**Activity:**
Please write out every line of the material, leaving out any picture.

*** Exercise data ***

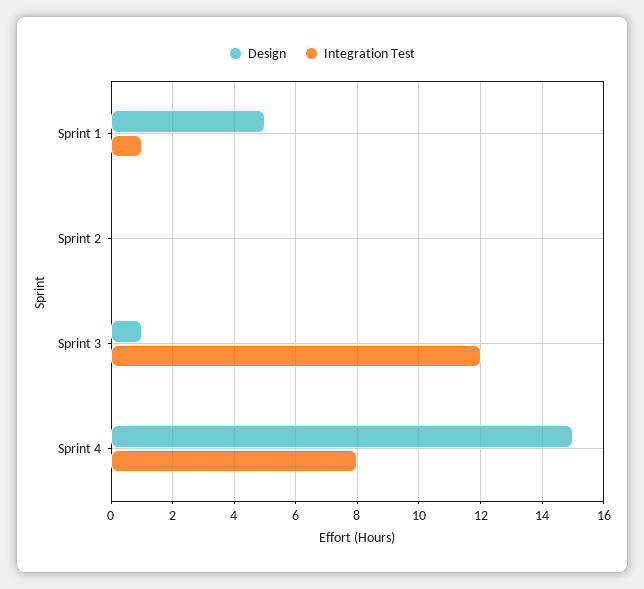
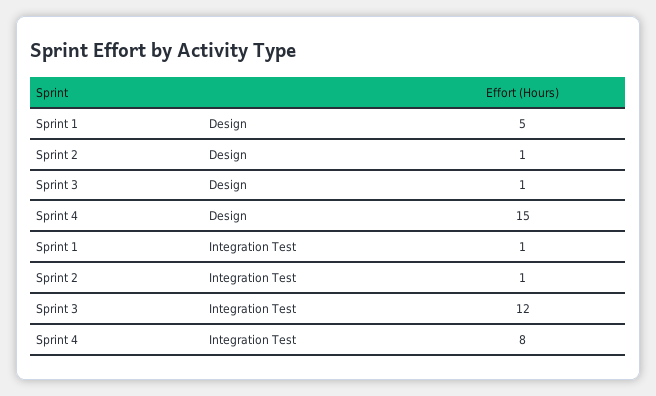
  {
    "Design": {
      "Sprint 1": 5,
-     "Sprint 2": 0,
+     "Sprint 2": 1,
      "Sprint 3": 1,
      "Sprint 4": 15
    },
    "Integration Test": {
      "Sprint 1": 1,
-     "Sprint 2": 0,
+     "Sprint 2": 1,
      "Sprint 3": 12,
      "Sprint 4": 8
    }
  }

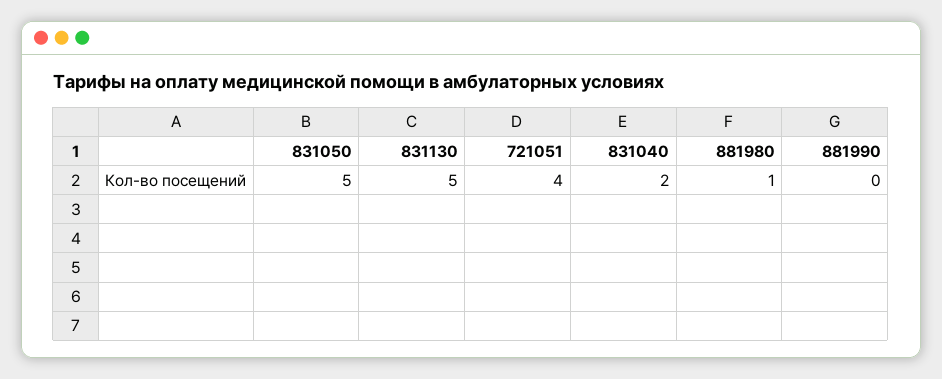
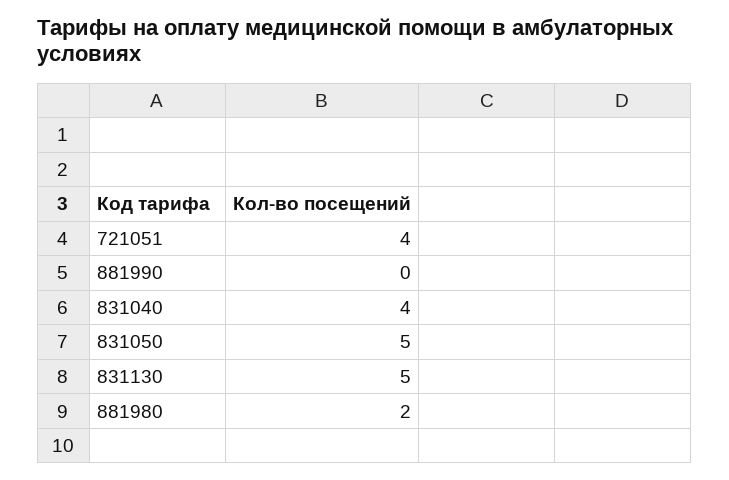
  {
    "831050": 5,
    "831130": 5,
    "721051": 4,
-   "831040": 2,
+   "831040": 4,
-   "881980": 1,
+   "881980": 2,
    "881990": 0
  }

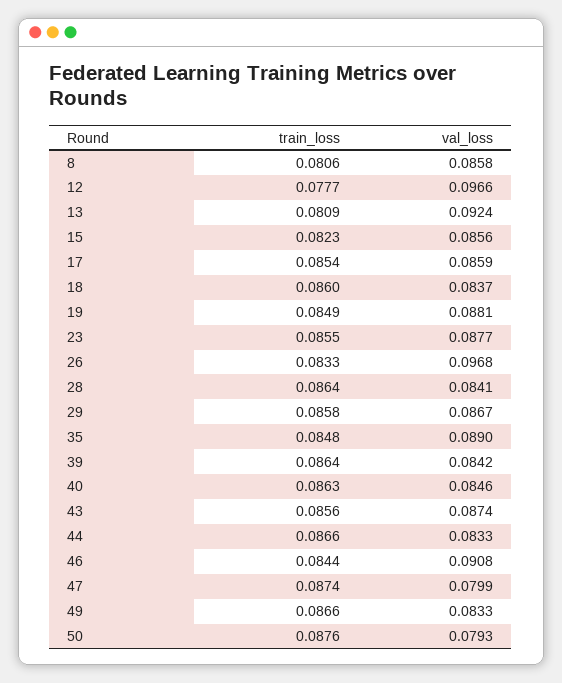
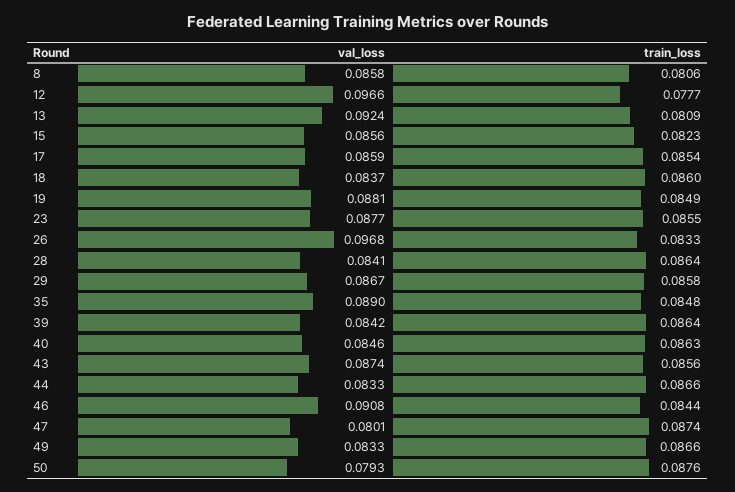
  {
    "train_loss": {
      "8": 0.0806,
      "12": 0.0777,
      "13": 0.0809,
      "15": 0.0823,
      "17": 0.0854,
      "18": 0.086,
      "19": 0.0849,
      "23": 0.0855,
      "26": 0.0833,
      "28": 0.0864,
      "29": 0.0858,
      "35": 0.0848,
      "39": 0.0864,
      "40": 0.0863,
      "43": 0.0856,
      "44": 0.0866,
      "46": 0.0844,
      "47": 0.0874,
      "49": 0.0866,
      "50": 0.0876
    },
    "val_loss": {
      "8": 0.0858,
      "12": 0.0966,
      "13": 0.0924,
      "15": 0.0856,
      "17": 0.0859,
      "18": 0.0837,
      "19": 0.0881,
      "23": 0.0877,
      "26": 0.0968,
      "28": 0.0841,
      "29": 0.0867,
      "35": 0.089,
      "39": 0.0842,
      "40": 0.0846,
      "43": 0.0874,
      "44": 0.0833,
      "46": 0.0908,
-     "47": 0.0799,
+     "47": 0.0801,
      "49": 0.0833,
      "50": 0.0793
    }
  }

*** End of Exercise data ***

**Exercise answer:**
  {
    "Design": {
      "Sprint 1": 5,
-     "Sprint 2": 0,
+     "Sprint 2": 1,
      "Sprint 3": 1,
      "Sprint 4": 15
    },
    "Integration Test": {
      "Sprint 1": 1,
-     "Sprint 2": 0,
+     "Sprint 2": 1,
      "Sprint 3": 12,
      "Sprint 4": 8
    }
  }

  {
    "831050": 5,
    "831130": 5,
    "721051": 4,
-   "831040": 2,
+   "831040": 4,
-   "881980": 1,
+   "881980": 2,
    "881990": 0
  }

  {
    "train_loss": {
      "8": 0.0806,
      "12": 0.0777,
      "13": 0.0809,
      "15": 0.0823,
      "17": 0.0854,
      "18": 0.086,
      "19": 0.0849,
      "23": 0.0855,
      "26": 0.0833,
      "28": 0.0864,
      "29": 0.0858,
      "35": 0.0848,
      "39": 0.0864,
      "40": 0.0863,
      "43": 0.0856,
      "44": 0.0866,
      "46": 0.0844,
      "47": 0.0874,
      "49": 0.0866,
      "50": 0.0876
    },
    "val_loss": {
      "8": 0.0858,
      "12": 0.0966,
      "13": 0.0924,
      "15": 0.0856,
      "17": 0.0859,
      "18": 0.0837,
      "19": 0.0881,
      "23": 0.0877,
      "26": 0.0968,
      "28": 0.0841,
      "29": 0.0867,
      "35": 0.089,
      "39": 0.0842,
      "40": 0.0846,
      "43": 0.0874,
      "44": 0.0833,
      "46": 0.0908,
-     "47": 0.0799,
+     "47": 0.0801,
      "49": 0.0833,
      "50": 0.0793
    }
  }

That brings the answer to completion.